In her sophomore year in college, she hit the bottom. Her grades started falling. She was mired in sinful attitudes and behaviors. She was miserable, but her diving was going well.

"Diving was the only stable thing I had in my life," Wilkinson said. "As long as I have diving," she thought. "I'm going to be fine."

But then her grip on the sport began to weaken. During her dives, she started to get disoriented in the air. Rather than fulfilling her, diving began to frighten her.

That's where the 1998 Goodwill Games come in.

"I didn't think I was going to survive the meet," Wilkinson said. "I was so disoriented, and I was terrified. I realized in the middle of that meet that I'd taken control of things and everything was slipping through my fingers. I had just made a mess of stuff."

Wilkinson knew that she needed to recommit her life to the Lord.

"He's got plans for me," she thought. "He knows better than me."

So while standing on the platform before one of her dives, Wilkinson surrendered her life once again to God. Strangely enough, she ended up winning that meet.

"I realized it really wasn't me," she said. "It was all God. It wasn't God saying, 'I'm going to have you win every meet.' It was God saying, 'Look what happens when you put your life in my hands. I have a plan for you. I have a future for you.'"

Her life hasn't been the same since. Now she knows why she's diving, and her life has purpose.

"I'm focusing on God," Wilkinson said. "He gave me this talent, and I want to worship Him with it and glorify Him with it. I know I don't have to win to do that. Whatever place I come in, He's going to be glorified through that if I honor Him. I want to be a graceful winner and I want to be a graceful loser."

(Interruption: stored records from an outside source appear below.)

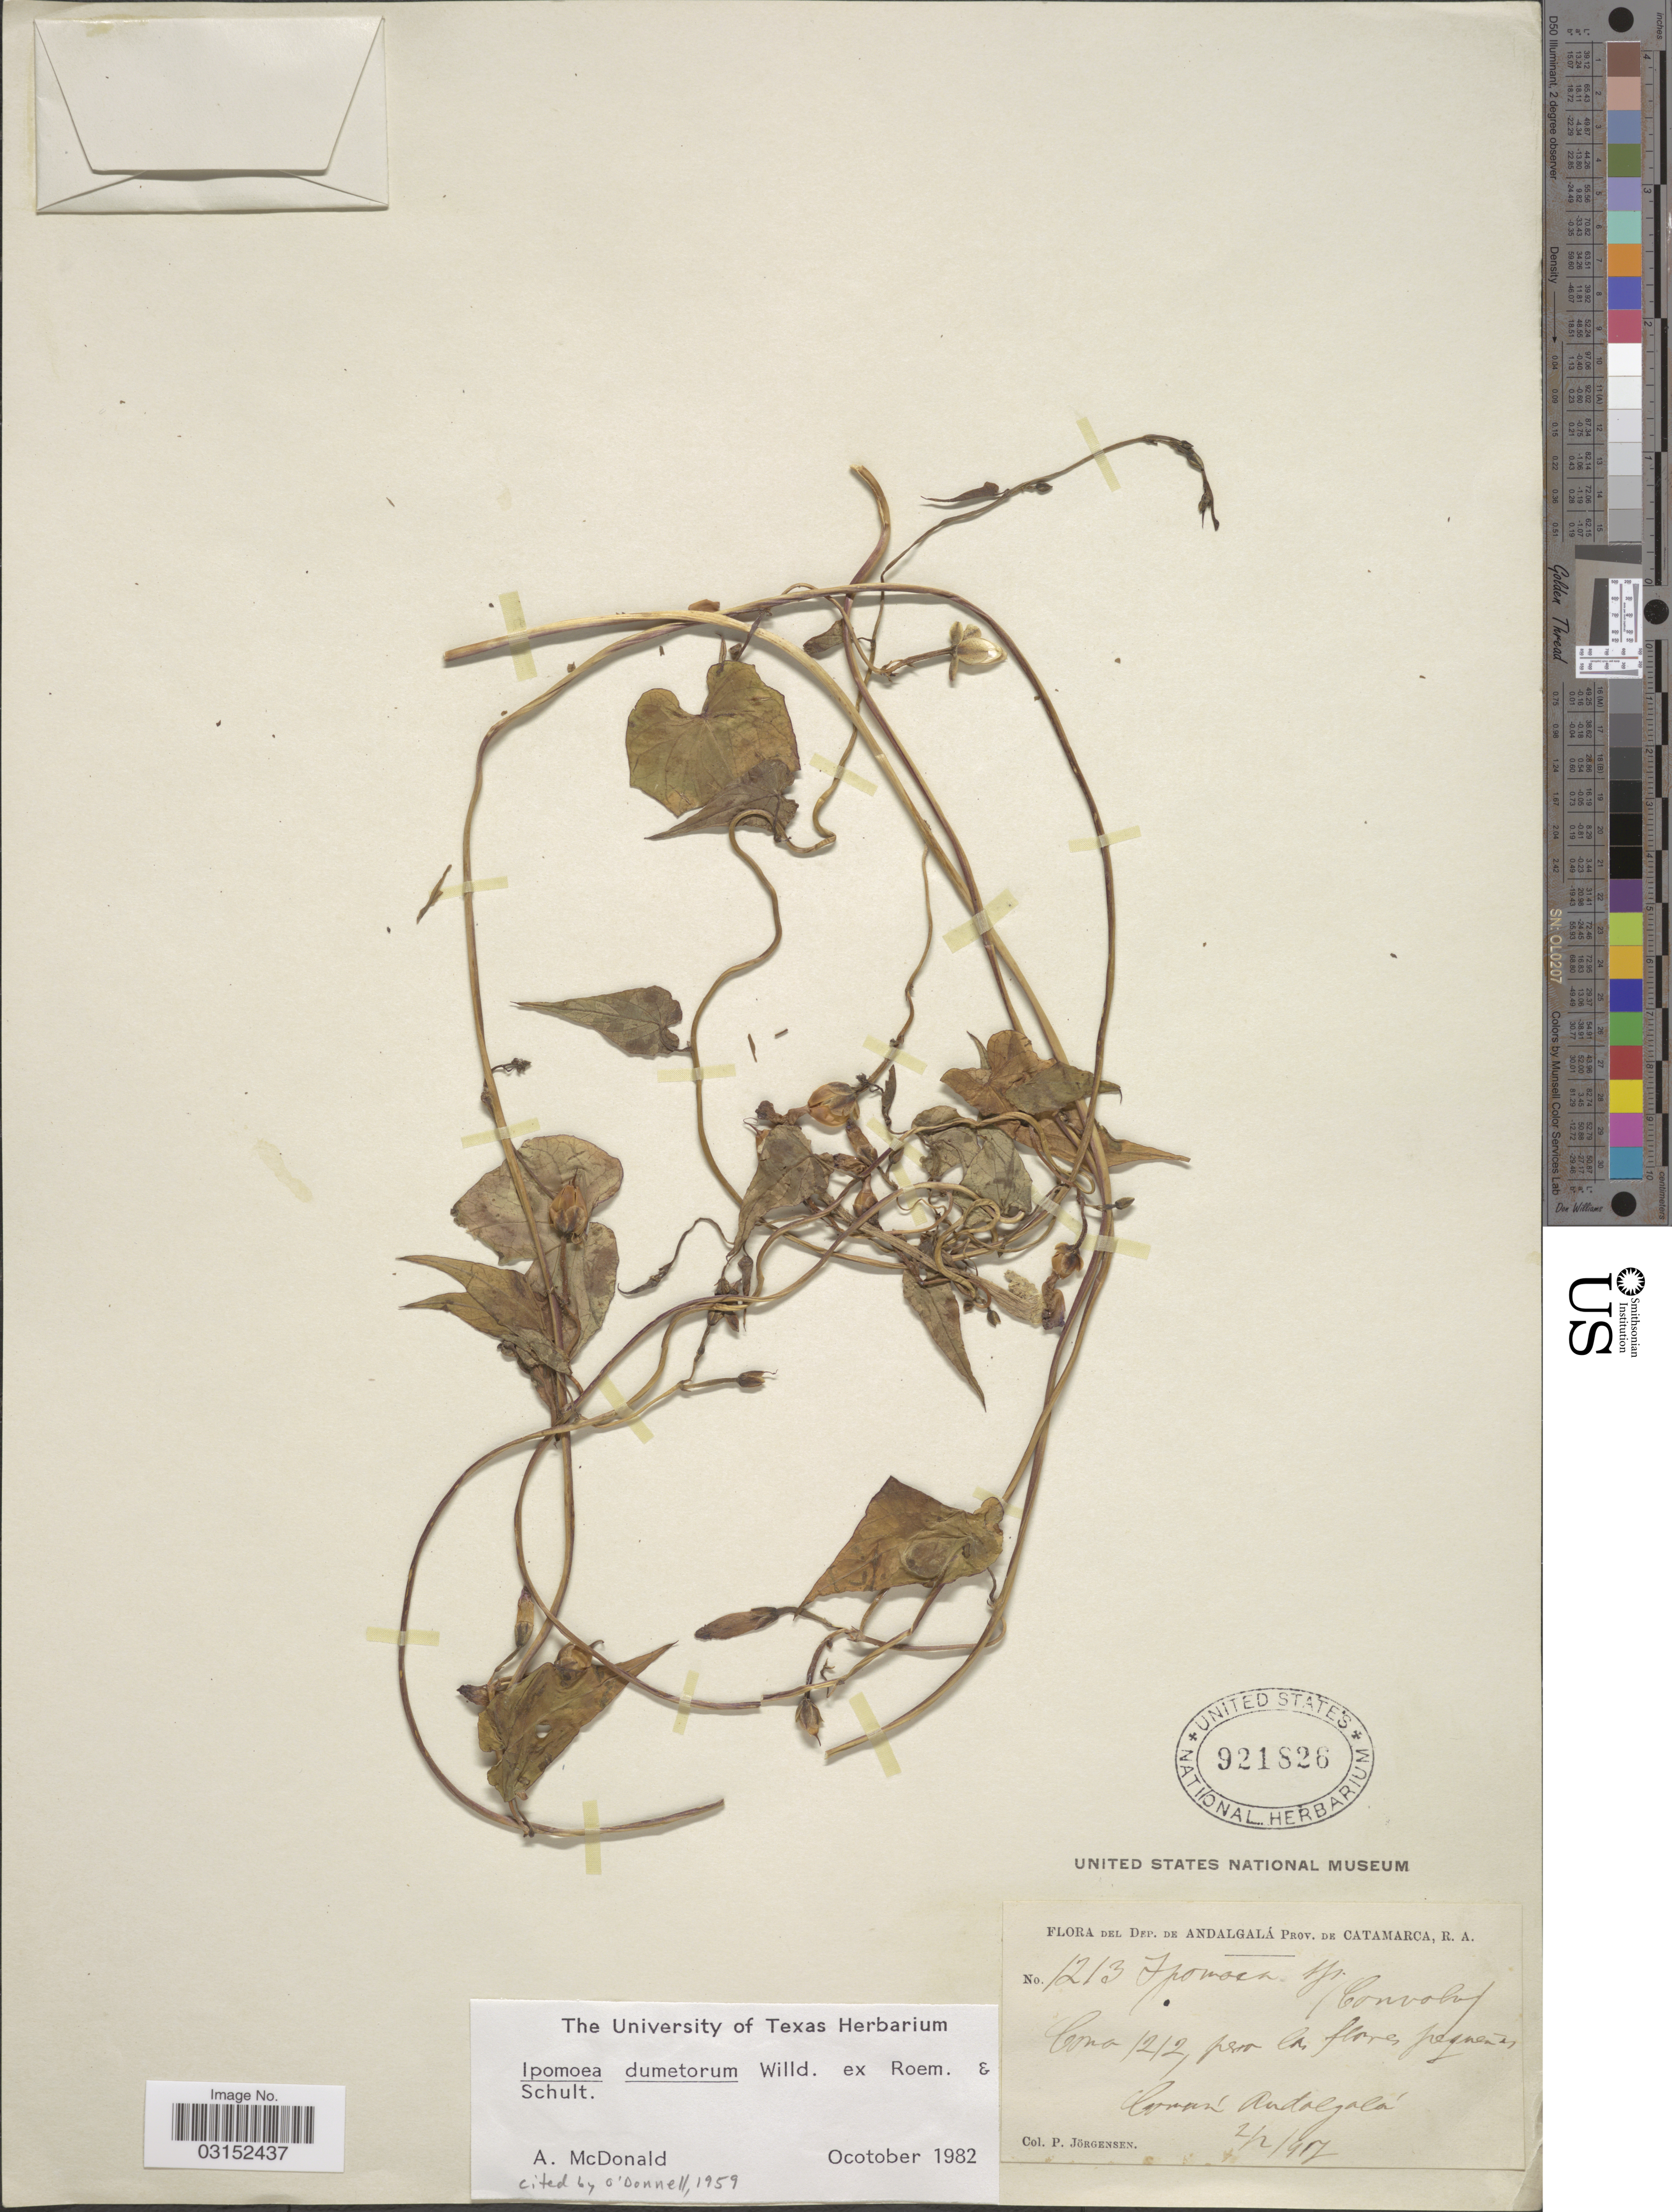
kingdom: Plantae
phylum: Tracheophyta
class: Magnoliopsida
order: Solanales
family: Convolvulaceae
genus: Ipomoea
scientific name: Ipomoea dumetorum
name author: Willd.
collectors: P. Jörgensen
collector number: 1213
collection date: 1917-02-02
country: Argentina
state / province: Catamarca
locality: Dep. de Andalgalá, Común Andalgalá.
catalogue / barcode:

Wilkinson and her husband Eriek Hulseman live in The Woodlands, Texas, and are active members of Champion Forest Baptist Church in Houston. David Upchurch, minister to young married adults at the church, said Wilkinson is practically a celebrity there.

"People know who she is," Upchurch said. "I would say she's larger than life, but that's not the first thing that comes across when you meet her. She's a real person, very humble about all of that stuff."

Whatever the outcome of the Beijing Olympics, Wilkinson, 30, knows that her days as a competitive diver are nearing an end. After the Olympics she intends to be more involved in the Laura Wilkinson Foundation, raising money to build a new facility for her diving team. She and her husband also want to have children.

But even though diving may not play such a prominent role in her life in the future, Wilkinson is thankful for the way in which the sport has taught her about God.

"Jumping off the platform is a lot like taking a step of faith," she said. "It's really trusting God, even during something scary. Diving itself has been a great learning tool for me to help me understand God's Word."